Parai Gautam K, Jonquet Clement, Xu Rong, Musen Mark A, Shah Nigam H
Department of Computer Science.
AMIA Annu Symp Proc. 2010 Nov 13;2010:587-91.
Domain specific biomedical lexicons are extensively used by researchers for natural language processing tasks. Currently these lexicons are created manually by expert curators and there is a pressing need for automated methods to compile such lexicons. The Lexicon Builder Web service addresses this need and reduces the investment of time and effort involved in lexicon maintenance. The service has three components: Inclusion - selects one or several ontologies (or its branches) and includes preferred names and synonym terms; Exclusion - filters terms based on the term's Medline frequency, syntactic type, UMLS semantic type and match with stopwords; Output - aggregates information, handles compression and output formats. Evaluation demonstrates that the service has high accuracy and runtime performance. It is currently being evaluated for several use cases to establish its utility in biomedical information processing tasks. The Lexicon Builder promotes collaboration, sharing and standardization of lexicons amongst researchers by automating the creation, maintainence and cross referencing of custom lexicons.
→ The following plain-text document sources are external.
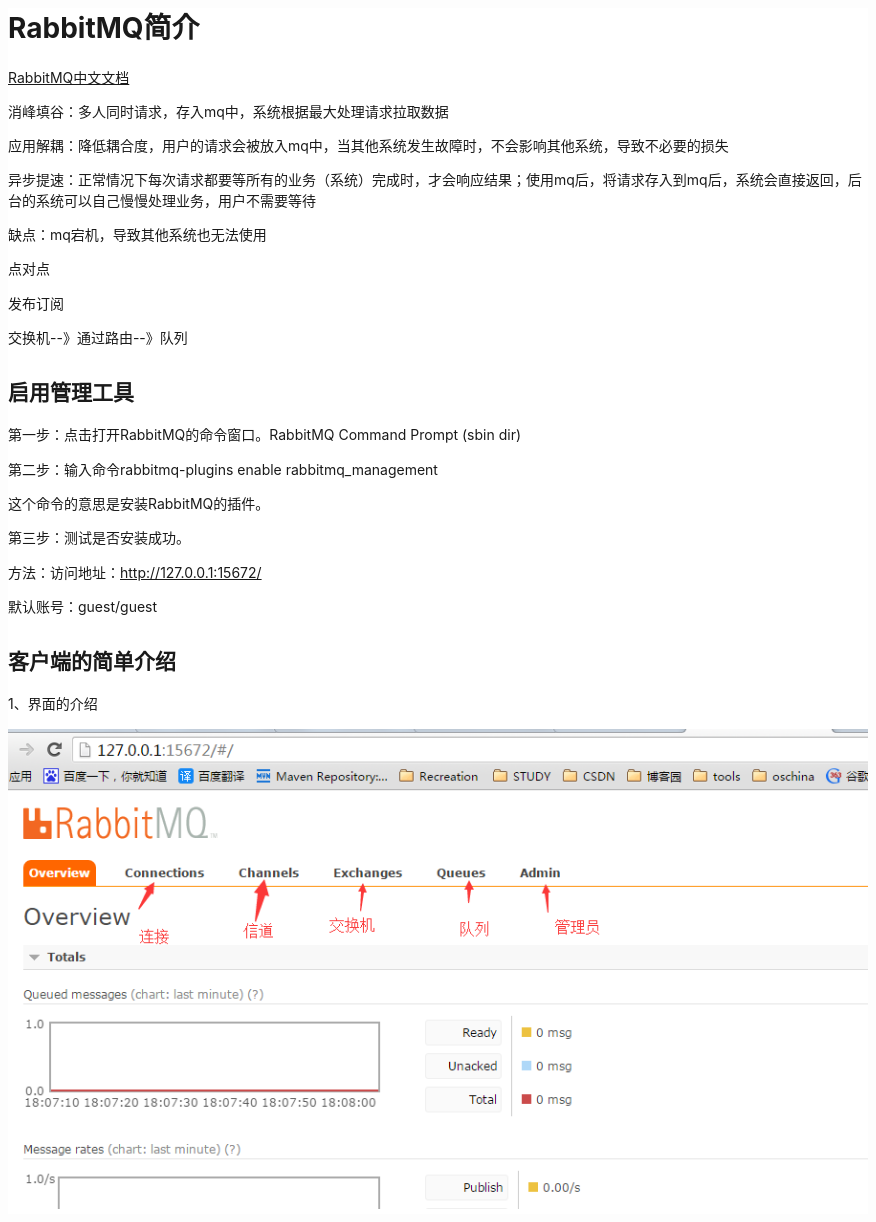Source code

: # RabbitMQ简介

[RabbitMQ中文文档](https://rabbitmq.mr-ping.com/tutorials_with_csharp/HelloWorld.html)

消峰填谷：多人同时请求，存入mq中，系统根据最大处理请求拉取数据

应用解耦：降低耦合度，用户的请求会被放入mq中，当其他系统发生故障时，不会影响其他系统，导致不必要的损失

异步提速：正常情况下每次请求都要等所有的业务（系统）完成时，才会响应结果；使用mq后，将请求存入到mq后，系统会直接返回，后台的系统可以自己慢慢处理业务，用户不需要等待

缺点：mq宕机，导致其他系统也无法使用



点对点

发布订阅



交换机--》通过路由--》队列

## 启用管理工具

第一步：点击打开RabbitMQ的命令窗口。RabbitMQ Command Prompt (sbin dir)

第二步：输入命令rabbitmq-plugins enable rabbitmq_management

这个命令的意思是安装RabbitMQ的插件。

第三步：测试是否安装成功。

方法：访问地址：http://127.0.0.1:15672/

默认账号：guest/guest

## 客户端的简单介绍

1、界面的介绍

![img](img/RabbitMQ/1.png)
特定领域的生物医学词汇表被研究人员广泛用于自然语言处理任务。目前,这些词汇表是由专家编纂人员手动创建的,因此迫切需要自动化方法来编纂此类词汇表。词汇表构建器网络服务满足了这一需求,并减少了词汇表维护所需的时间和精力投入。该服务有三个组件:包含——选择一个或多个本体(或其分支),并包含首选名称和同义词;排除——根据术语的Medline频率、句法类型、UMLS语义类型以及与停用词的匹配情况过滤术语;输出——汇总信息、处理压缩和输出格式。评估表明,该服务具有较高的准确性和运行时性能。目前正在对其进行多个用例的评估,以确定其在生物医学信息处理任务中的效用。词汇表构建器通过自动创建、维护和交叉引用自定义词汇表,促进了研究人员之间词汇表的协作、共享和标准化。